> **WORK ITEM**
Beginning at the line containing "remos verte el", repeat each line below exactly up to and including the line containing "ponekad piše bajke.". Do not repeat the pictures.

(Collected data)
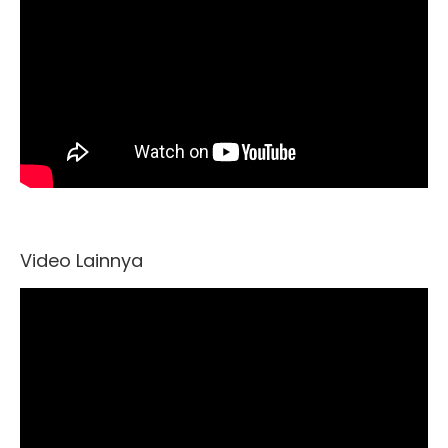
Video Lainnya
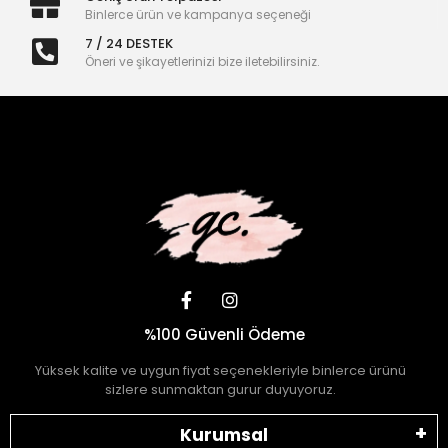
Binlerce ürün ve kampanya seçeneği
7 / 24 DESTEK
Öneri ve şikayetlerinizi bize iletebilirsiniz.
%100 Güvenli Ödeme
Yüksek kalite ve uygun fiyat seçenekleriyle binlerce ürünü
sizlere sunmaktan gurur duyuyoruz.
Kurumsal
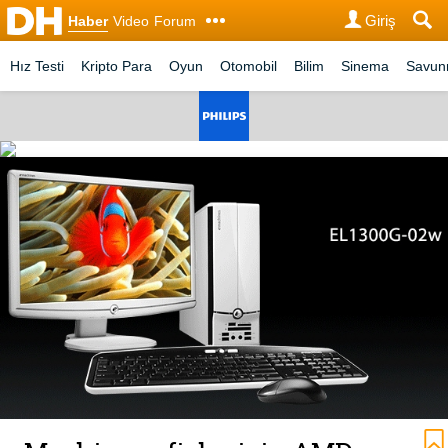
Giriş
Haber
Video
Forum
Hız Testi
Kripto Para
Oyun
Otomobil
Bilim
Sinema
Savu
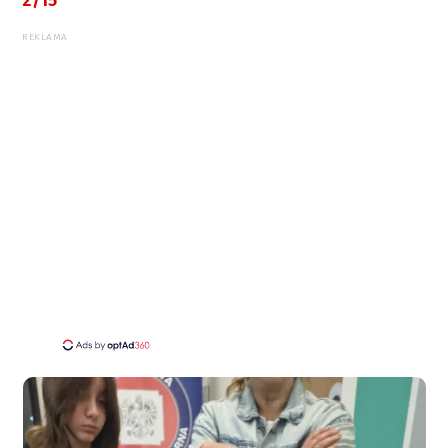
2/15
REKLAMA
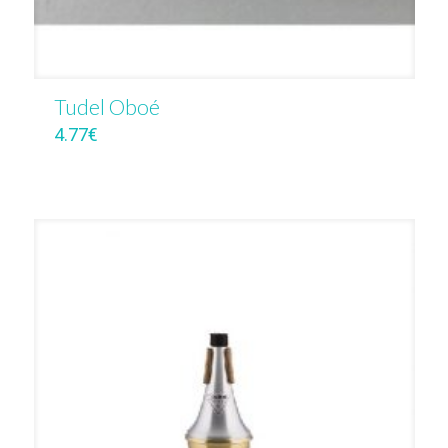
Tudel Oboé
4.77
€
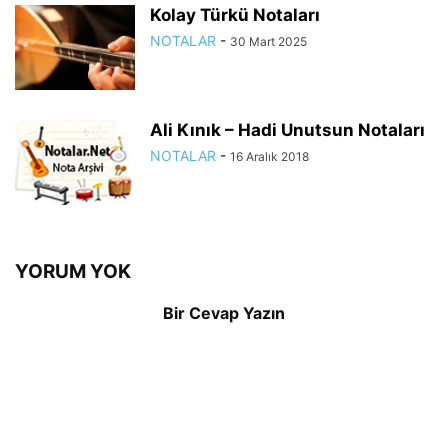
Kolay Türkü Notaları
NOTALAR
-
30 Mart 2025
Ali Kınık – Hadi Unutsun Notaları
NOTALAR
-
16 Aralık 2018
YORUM YOK
Bir Cevap Yazın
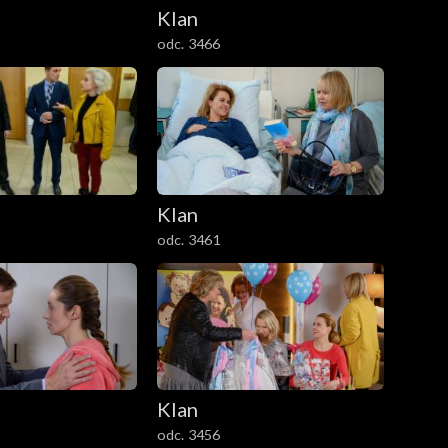
Klan
odc. 3466
Klan
odc. 3461
Klan
odc. 3456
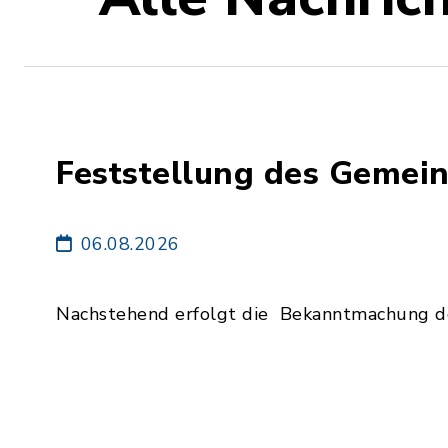
Feststellung des Gemei
06.08.2026
Nachstehend erfolgt die Bekanntmachung de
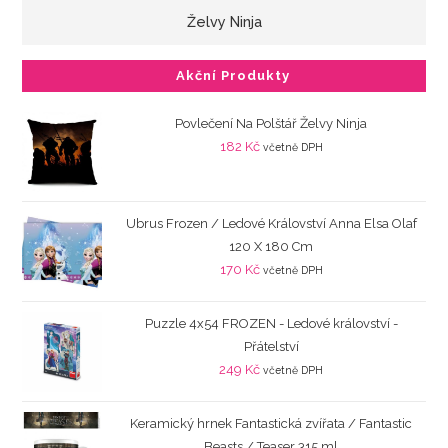
Želvy Ninja
Akční Produkty
Povlečení Na Polštář Želvy Ninja
182
Kč
včetně DPH
Ubrus Frozen / Ledové Království Anna Elsa Olaf
120 X 180 Cm
170
Kč
včetně DPH
Puzzle 4x54 FROZEN - Ledové království -
Přátelství
249
Kč
včetně DPH
Keramický hrnek Fantastická zvířata / Fantastic
Beasts / Teaser 315 ml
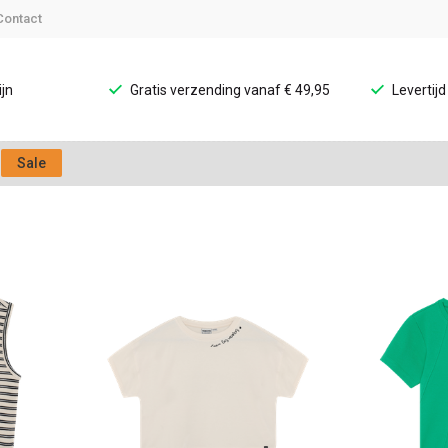
Contact
jn
Gratis verzending vanaf € 49,95
Levertij
Sale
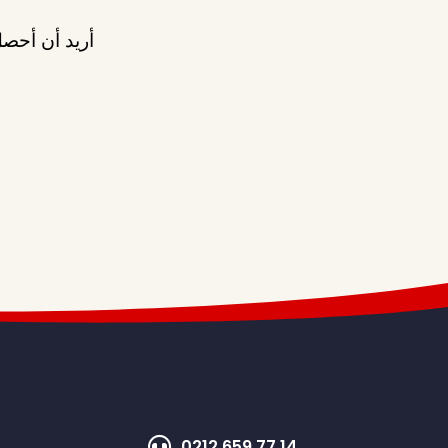
أريد أن أحصل
0212 659 77 14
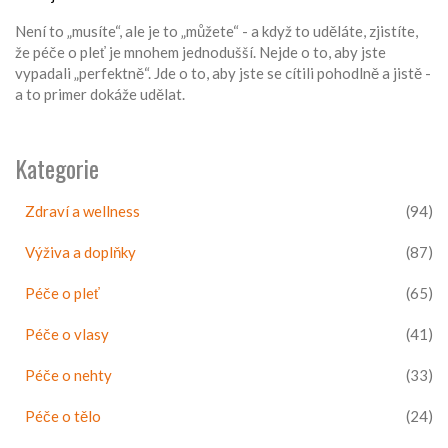
Není to „musíte“, ale je to „můžete“ - a když to uděláte, zjistíte,
že péče o pleť je mnohem jednodušší. Nejde o to, aby jste
vypadali „perfektně“. Jde o to, aby jste se cítili pohodlně a jistě -
a to primer dokáže udělat.
Kategorie
Zdraví a wellness
(94)
Výživa a doplňky
(87)
Péče o pleť
(65)
Péče o vlasy
(41)
Péče o nehty
(33)
Péče o tělo
(24)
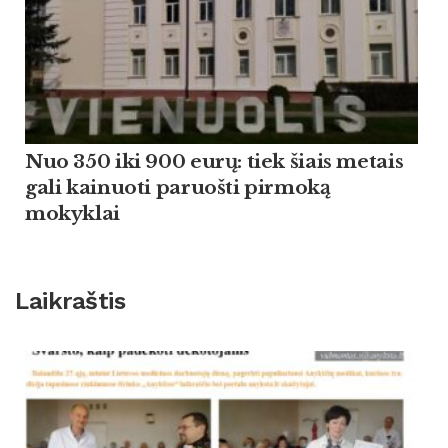
Nuo 350 iki 900 eurų: tiek šiais metais
gali kainuoti paruošti pirmoką
mokyklai
Laikraštis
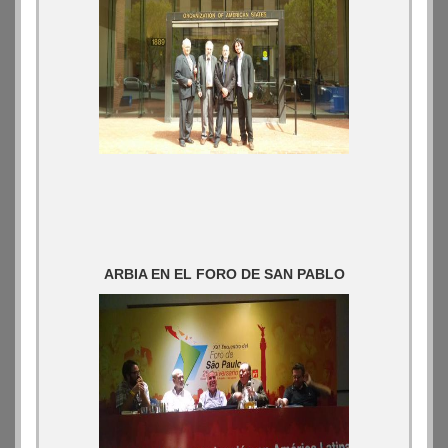
ARBIA EN EL FORO DE SAN PABLO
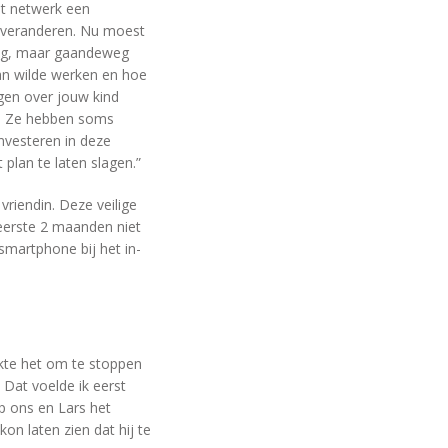
et netwerk een
t veranderen. Nu moest
tig, maar gaandeweg
aan wilde werken en hoe
rgen over jouw kind
t. Ze hebben soms
investeren in deze
plan te laten slagen.”
vriendin. Deze veilige
eerste 2 maanden niet
martphone bij het in-
kte het om te stoppen
Dat voelde ik eerst
p ons en Lars het
kon laten zien dat hij te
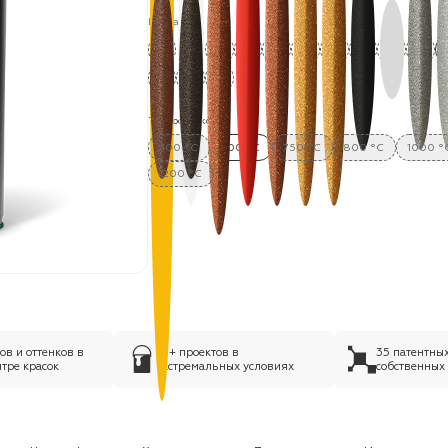
Цвета:
Термостойкость:
400 °C
700 °C
750 °C
800 °C
1000 °
1200 °C
в и оттенков в
75+ проектов в
35 патентны
тре красок
экстремальных условиях
собственных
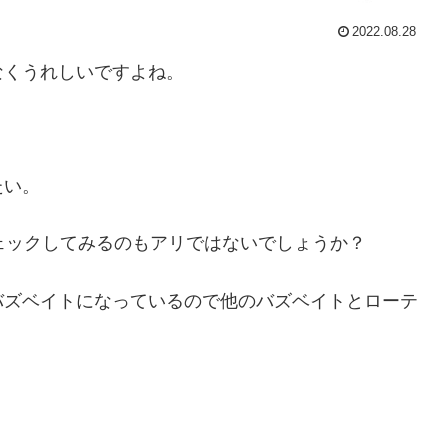
2022.08.28
なくうれしいですよね。
たい。
ェックしてみるのもアリではないでしょうか？
バズベイトになっているので他のバズベイトとローテ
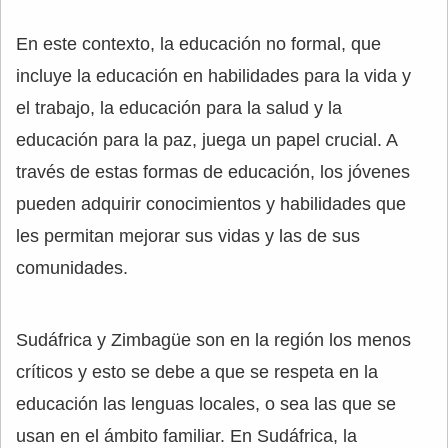
En este contexto, la educación no formal, que
incluye la educación en habilidades para la vida y
el trabajo, la educación para la salud y la
educación para la paz, juega un papel crucial. A
través de estas formas de educación, los jóvenes
pueden adquirir conocimientos y habilidades que
les permitan mejorar sus vidas y las de sus
comunidades.
Sudáfrica y Zimbagüe son en la región los menos
críticos y esto se debe a que se respeta en la
educación las lenguas locales, o sea las que se
usan en el ámbito familiar. En Sudáfrica, la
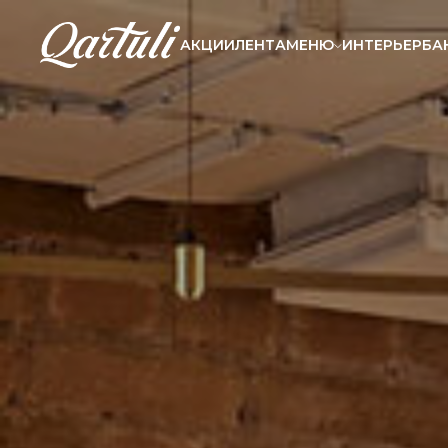
АКЦИИ
ЛЕНТА
МЕНЮ
ИНТЕРЬЕР
БА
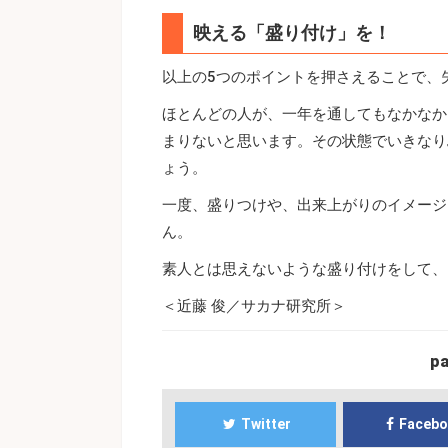
映える「盛り付け」を！
以上の5つのポイントを押さえることで、
ほとんどの人が、一年を通してもなかなか
まりないと思います。その状態でいきなり
ょう。
一度、盛りつけや、出来上がりのイメージ
ん。
素人とは思えないような盛り付けをして、
＜近藤 俊／サカナ研究所＞
p
Twitter
Faceb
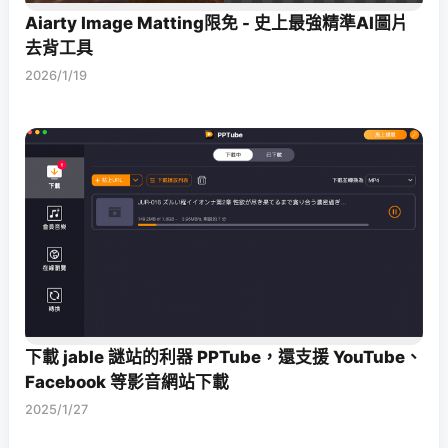
Aiarty Image Matting限免 - 史上最強精準AI圖片
去背工具
2026/1/19
下載 jable 謎站的利器 PPTube，還支援 YouTube、
Facebook 等影音網站下載
2025/1/27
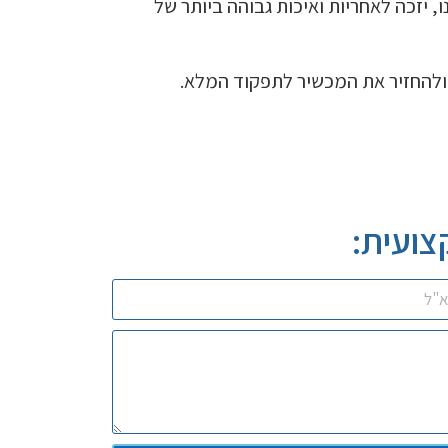
די מרכז השירות שלנו, יזכה לאחריות ואיכות גבוהה ביותר של
ולהחזיר את המכשיר לתפקוד המלא.
צועית:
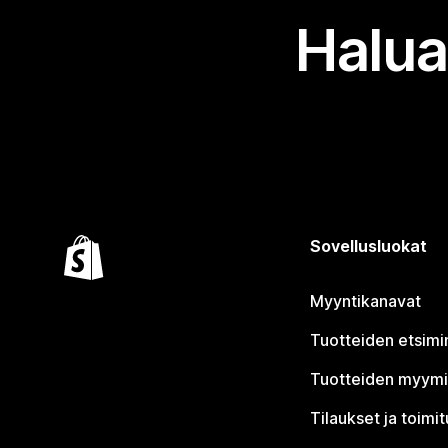
Halua
Sovellusluokat
Myyntikanavat
Tuotteiden etsimi
Tuotteiden myym
Tilaukset ja toimi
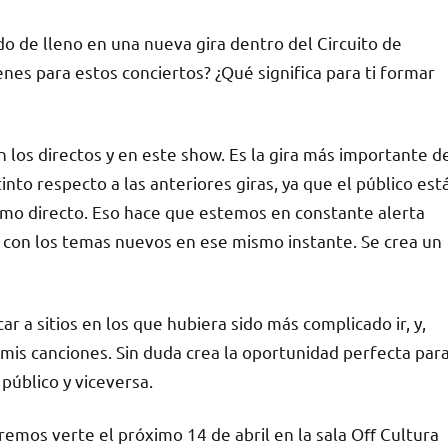
do de lleno en una nueva gira dentro del Circuito de
nes para estos conciertos? ¿Qué significa para ti formar
n los directos y en este show. Es la gira más importante d
into respecto a las anteriores giras, ya que el público est
mo directo. Eso hace que estemos en constante alerta
e con los temas nuevos en ese mismo instante. Se crea un
car a sitios en los que hubiera sido más complicado ir, y,
 mis canciones. Sin duda crea la oportunidad perfecta par
úblico y viceversa.
remos verte el próximo 14 de abril en la sala Oﬀ Cultura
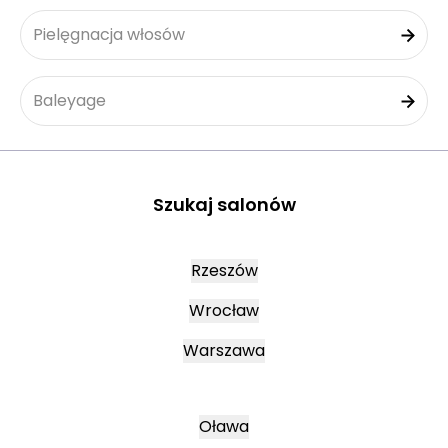
Pielęgnacja włosów
Baleyage
Szukaj salonów
Rzeszów
Wrocław
Warszawa
Oława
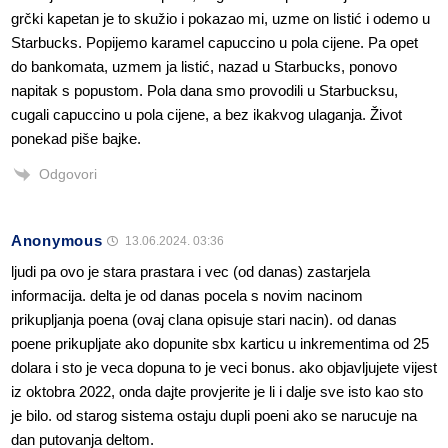
grčki kapetan je to skužio i pokazao mi, uzme on listić i odemo u
Starbucks. Popijemo karamel capuccino u pola cijene. Pa opet
do bankomata, uzmem ja listić, nazad u Starbucks, ponovo
napitak s popustom. Pola dana smo provodili u Starbucksu,
cugali capuccino u pola cijene, a bez ikakvog ulaganja. Život
ponekad piše bajke.
Odgovori
Anonymous
13.06.2024. 03:36
ljudi pa ovo je stara prastara i vec (od danas) zastarjela
informacija. delta je od danas pocela s novim nacinom
prikupljanja poena (ovaj clana opisuje stari nacin). od danas
poene prikupljate ako dopunite sbx karticu u inkrementima od 25
dolara i sto je veca dopuna to je veci bonus. ako objavljujete vijest
iz oktobra 2022, onda dajte provjerite je li i dalje sve isto kao sto
je bilo. od starog sistema ostaju dupli poeni ako se narucuje na
dan putovanja deltom.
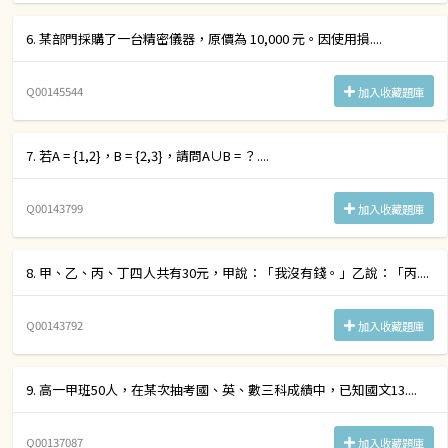
6. 某部門採購了一台精密儀器，原價為 10,000 元。因使用損....
Q00145544
加入收藏題庫
7. 若A = {1,2}，B = {2,3}，請問A∪B = ？....
Q00143799
加入收藏題庫
8. 甲、乙、丙、丁四人共有30元，甲說：「我沒有錢。」乙說：「丙....
Q00143792
加入收藏題庫
9. 高一甲班50人，在某次抽考國、英、數三科成績中，已知國文13....
Q00137087
加入收藏題庫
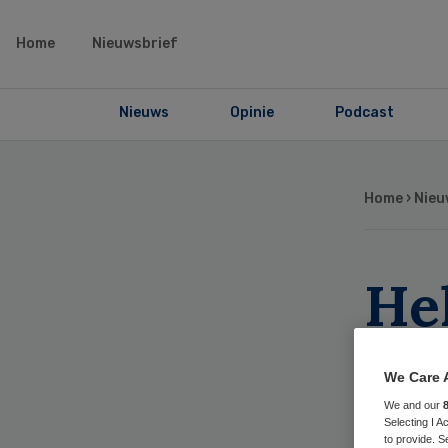
Home
Nieuwsbrief
Nieuws
Opinie
Podcast
Home
›
Nieu
He
sta
We Care 
ou
We and our
Selecting I 
to provide. S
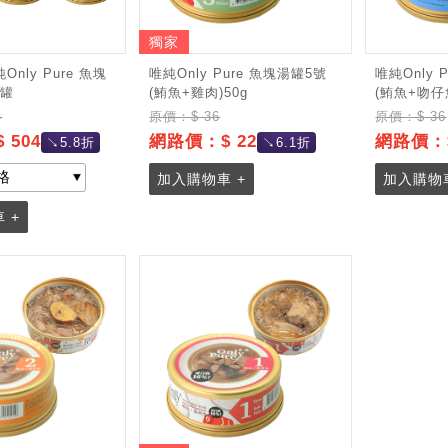
獨家
nly Pure 魚塊
唯純Only Pure 魚塊湯罐5號
唯純Only 
4罐
(鮪魚+雞肉)50g
(鮪魚+吻仔魚
4
原價：$ 36
原價：$ 36
 504
網路價：$ 22
網路價：$
↘5.8折
↘6.1折
加入購物車 +
加入購物車
 +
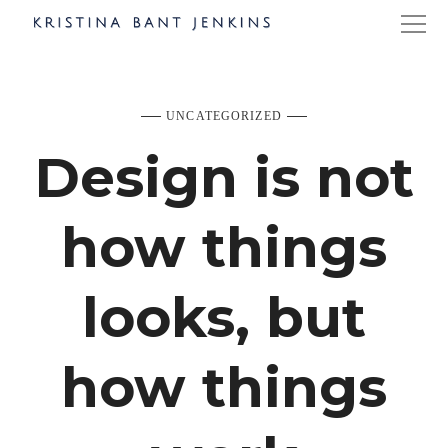
UNCATEGORIZED
Design is not
how things
looks, but
how things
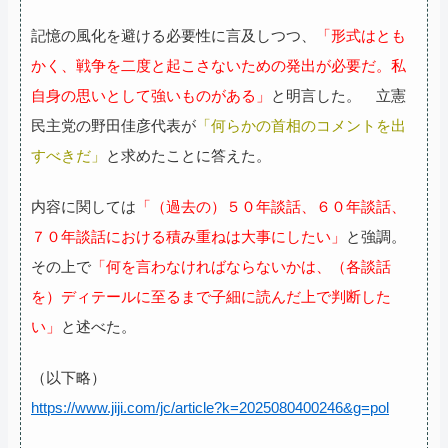
記憶の風化を避ける必要性に言及しつつ、
「形式はとも
かく、戦争を二度と起こさないための発出が必要だ。私
自身の思いとして強いものがある」
と明言した。 立憲
民主党の野田佳彦代表が
「何らかの首相のコメントを出
すべきだ」
と求めたことに答えた。
内容に関しては
「（過去の）５０年談話、６０年談話、
７０年談話における積み重ねは大事にしたい」
と強調。
その上で
「何を言わなければならないかは、（各談話
を）ディテールに至るまで子細に読んだ上で判断した
い」
と述べた。
（以下略）
https://www.jiji.com/jc/article?k=2025080400246&g=pol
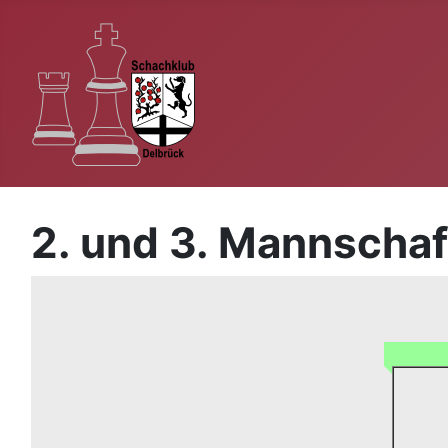
2. und 3. Mannschaf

> **RESPONSE AREA**
remos verte el próximo 14 de abril en la sala Oﬀ Cultura
Pielęgnacja włosów
Baleyage
Szukaj salonów
Rzeszów
Wrocław
Warszawa
Oława
grčki kapetan je to skužio i pokazao mi, uzme on listić i odemo u
Starbucks. Popijemo karamel capuccino u pola cijene. Pa opet
do bankomata, uzmem ja listić, nazad u Starbucks, ponovo
napitak s popustom. Pola dana smo provodili u Starbucksu,
cugali capuccino u pola cijene, a bez ikakvog ulaganja. Život
ponekad piše bajke.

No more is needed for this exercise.